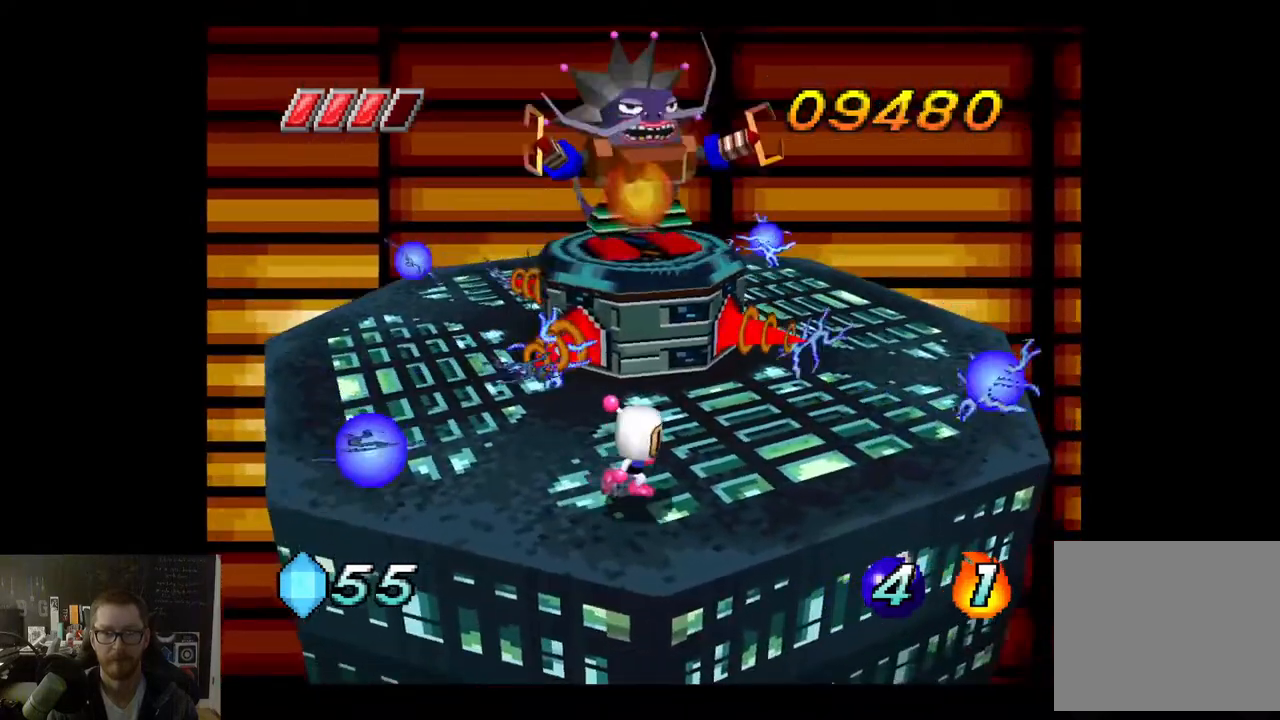
{"buttons": ["X"], "left_stick": "up", "right_stick": "center", "events": [[217, "A", "down"], [283, "left_stick", "up-left"], [433, "A", "up"], [433, "left_stick", "up"], [500, "X", "down"]]}
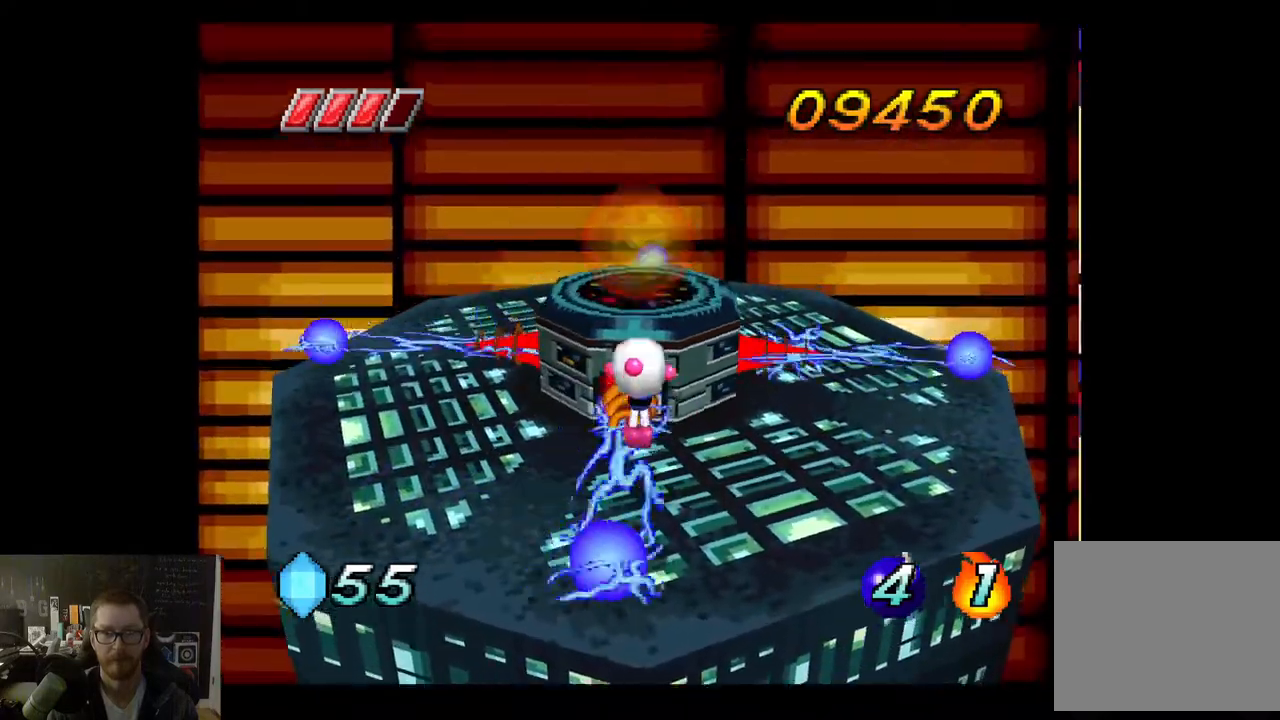
{"buttons": [], "left_stick": "down", "right_stick": "center", "events": [[67, "X", "up"], [67, "left_stick", "center"], [450, "left_stick", "down"]]}
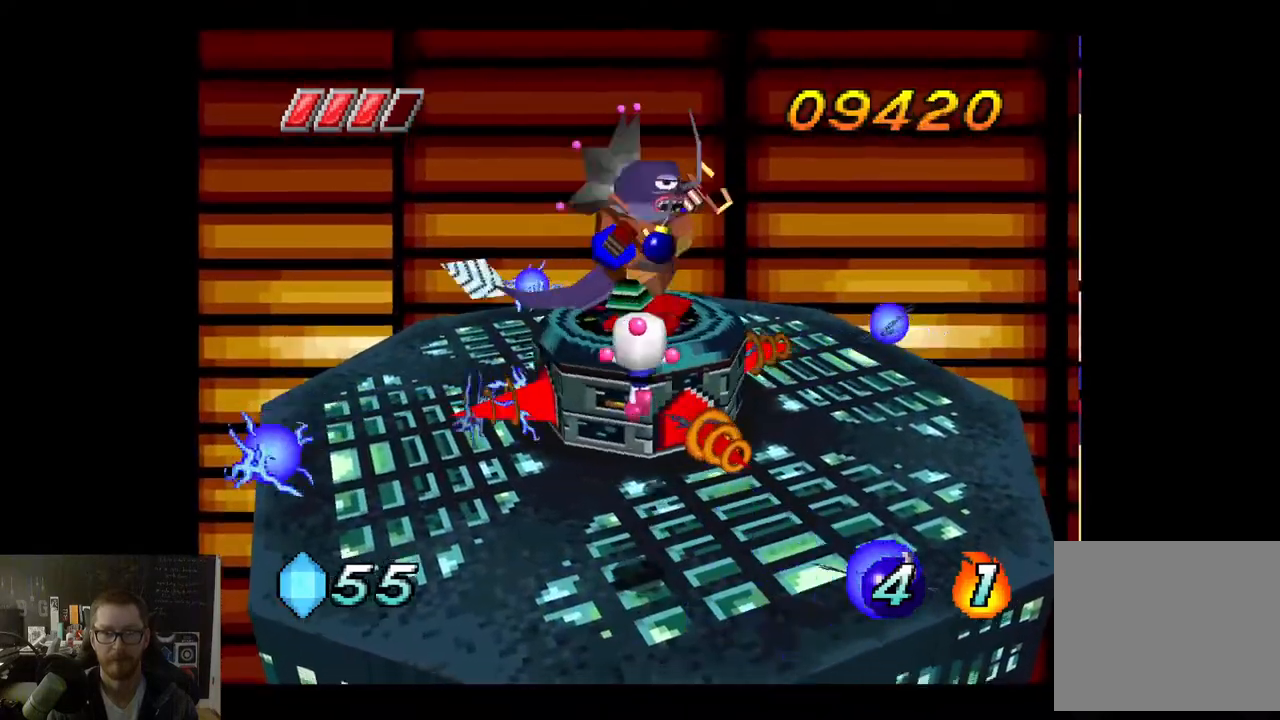
{"buttons": [], "left_stick": "right", "right_stick": "center", "events": [[183, "left_stick", "down-right"], [350, "left_stick", "center"], [500, "left_stick", "right"]]}
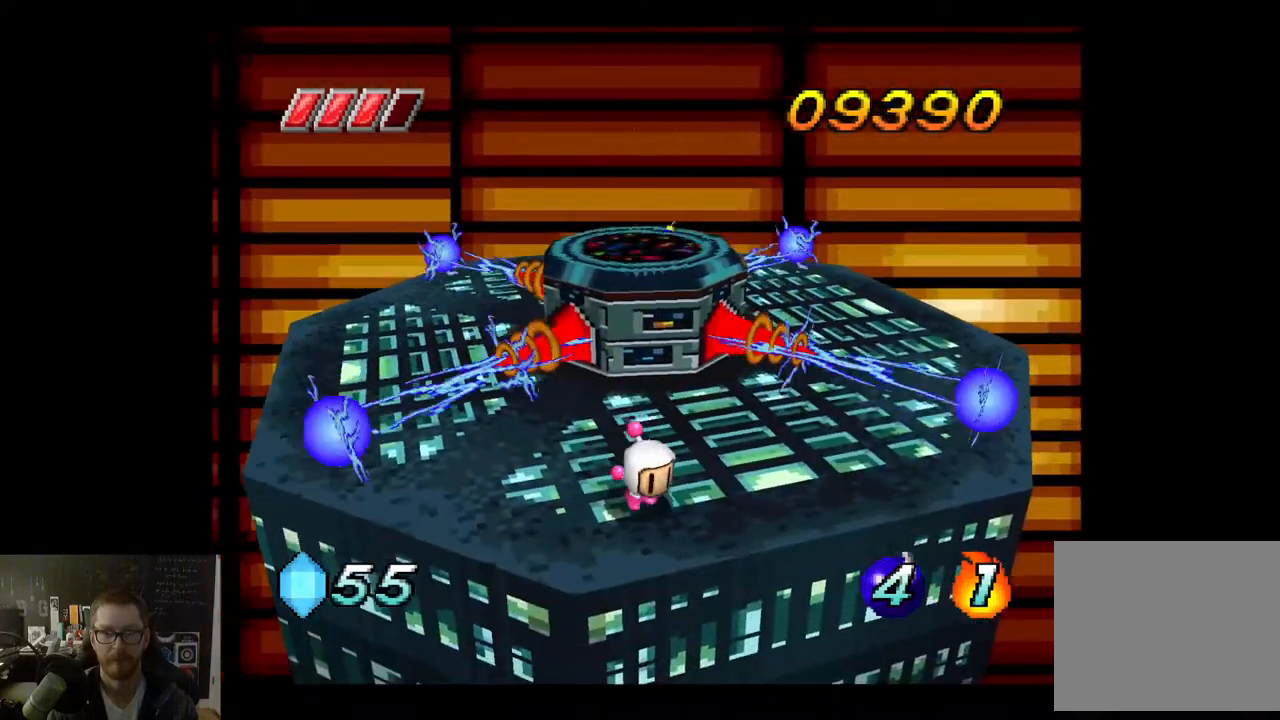
{"buttons": ["A"], "left_stick": "up", "right_stick": "center", "events": [[100, "left_stick", "center"], [483, "left_stick", "up"], [500, "A", "down"]]}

● **EXERCISE OBJECTIVE**: Your task is to repeat the material above exactly, without its pictures.

● **RESULT**:
{"buttons": ["X"], "left_stick": "up", "right_stick": "center", "events": [[217, "A", "down"], [283, "left_stick", "up-left"], [433, "A", "up"], [433, "left_stick", "up"], [500, "X", "down"]]}
{"buttons": [], "left_stick": "down", "right_stick": "center", "events": [[67, "X", "up"], [67, "left_stick", "center"], [450, "left_stick", "down"]]}
{"buttons": [], "left_stick": "right", "right_stick": "center", "events": [[183, "left_stick", "down-right"], [350, "left_stick", "center"], [500, "left_stick", "right"]]}
{"buttons": ["A"], "left_stick": "up", "right_stick": "center", "events": [[100, "left_stick", "center"], [483, "left_stick", "up"], [500, "A", "down"]]}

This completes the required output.